After the final deadline for submitting a project, your project will be graded for correctness, design and implementation, and adherence to CMSC 202 coding standards. After all projects are graded, you will recieve an e-mail notification. A grade form will be included in the e-mail. The grade form details the point deductions and penalties for your project.

Note:If you have any questions regarding the grading of your project, you must see your instructor in person within one week of having received your grade.

Once your project is submitted, you should be careful not to change the time and date of any files you submitted (i.e. don’t open them and then save them with an editor). The time and date of your files may be critical in resolving some unusual grading situations.

A project which does not compile will receive a grade of zero.

Correctness — 50 points

Correctness includes the following aspects of your project. The weight assigned to each of these aspects of correctness may be different for each project.

  1. Your project must produce the correct output.

    When tested with valid input, your project must produce the results specified in the project description. Your output does not have to be formatted identically to any sample output given in the project description. However, it must be neat, easy to read, be in a logical order, and contain all information specified in the project description.

    When tested with invalid input, your project must handle the error(s) in the manner specified in the project description.

  2. Your project must meet all project specific requirements.

    Project descriptions may contain requirements regarding class methods, input values or formats, how data must be stored, etc. Your project must satisfy all such requirements.

  3. Your project may not violate any project specific restrictions.

    Project descriptions may contain restrictions regarding variable definitions, method signatures, etc. Your project may not violate any of these restrictions.

Design and Implementation — 40 points

To be successful in this course, your projects must be properly designed and implemented in addition to producing the correct result. An excellent program exhibits proper object-oriented design including encapsulation, code reuse, inheritance, polymorphism, and other OOP topics discussed in class. Class implementations and code written for any main() methods should exhibit appropriate top-down design. Additionally, an excellent program exhibits clear, straight-forward logic in its algorithms.

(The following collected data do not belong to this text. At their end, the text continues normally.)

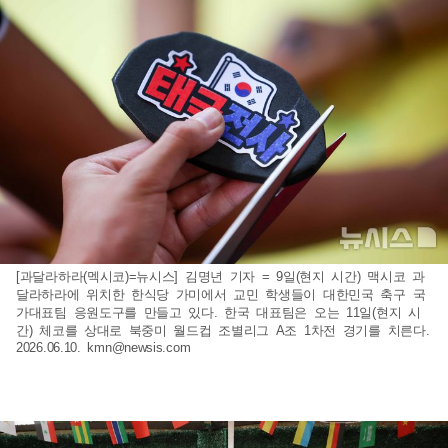
[과달라하라(멕시코)=뉴시스] 김명년 기자 = 9일(현지 시간) 맥시코 과
달라하라에 위치한 한식당 가미에서 교민 학생들이 대한민국 축구 국
가대표팀 응원도구를 만들고 있다. 한국 대표팀은 오는 11일(현지 시
간) 체코를 상대로 북중미 월드컵 조별리그 A조 1차전 경기를 치른다.
2026.06.10.
kmn@newsis.com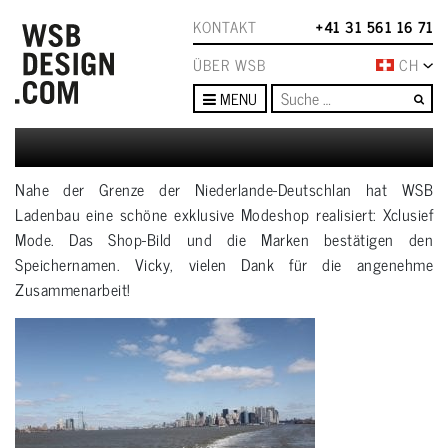
KONTAKT
+41 31 561 16 71
ÜBER WSB
CH
Su
MENU
Nahe der Grenze der Niederlande-Deutschlan hat WSB
Ladenbau eine schöne exklusive Modeshop realisiert: Xclusief
Mode. Das Shop-Bild und die Marken bestätigen den
Speichernamen. Vicky, vielen Dank für die angenehme
Zusammenarbeit!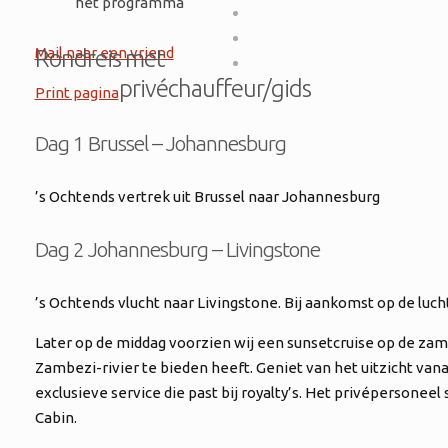
het programma
Mail naar een vriend
Rondreis met
privéchauffeur/gids
Print pagina
Dag 1 Brussel – Johannesburg
’s Ochtends vertrek uit Brussel naar Johannesburg
Dag 2 Johannesburg – Livingstone
’s Ochtends vlucht naar Livingstone. Bij aankomst op de l
Later op de middag voorzien wij een sunsetcruise op de zamb
Zambezi-rivier te bieden heeft. Geniet van het uitzicht van
exclusieve service die past bij royalty’s. Het privépersone
Cabin.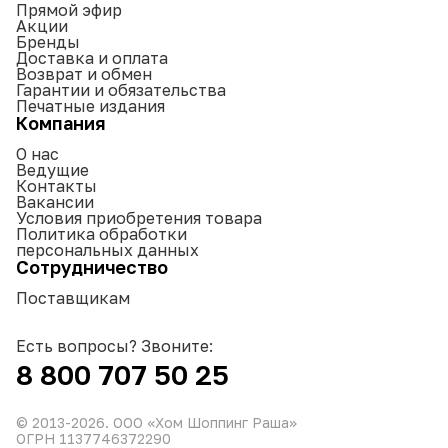
Прямой эфир
Акции
Бренды
Доставка и оплата
Возврат и обмен
Гарантии и обязательства
Печатные издания
Компания
О нас
Ведущие
Контакты
Вакансии
Условия приобретения товара
Политика обработки
персональных данных
Сотрудничество
Поставщикам
Есть вопросы? Звоните:
8 800 707 50 25
© 2013-
2026
. ООО «Хом Шоппинг Раша»
ОГРН 1137746372290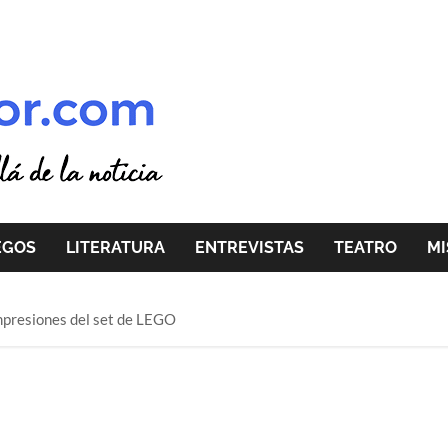
EGOS
LITERATURA
ENTREVISTAS
TEATRO
MI
impresiones del set de LEGO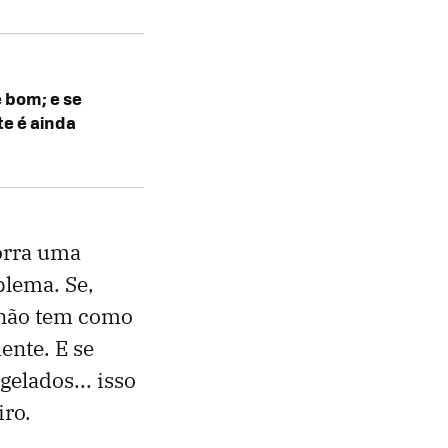
é bom; e se
e é ainda
orra uma
blema. Se,
ê não tem como
ente. E se
elados... isso
iro.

For example, an excellent program does not contain long nested if-else statements or for/while loops with convoluted exit conditions.

Your grade for this section will be:

Adherance to Coding Standards — 10 points

It is your responsibility to read and understand the coding standards document.

Your grade for this section will be 0, 5, or 10 points at the grader’s discretion.

Project Grade Changes

Visit your instructor during regular office hours (or make an appointment) to request a project grade change when you think the grader has made a mistake. Come prepared to show your instructor evidence of the grader’s specific mistake. Project grades will not be changed just because you think the grader has deducted too many points for a line item on the grade sheet.

Don’t waste your time or your instructor’s time by asking for a grade change just because you’re not happy with your grade.

Remember that if you have a question regarding your project grade, you have exactly one week from the receipt of your grade to speak to your instructor in person.

Project Regrades

In some unusual circumstances you may recieve a low project score because of a single, simple error that results in many incorrect outputs or results in a compiler error. The definition of “simple error” is determined by your instructor. In such cases, your instructor may (at his/her discretion) allow you to fix the simple mistake and have your project regraded.

A 10-point deduction is assessed when your project is regraded.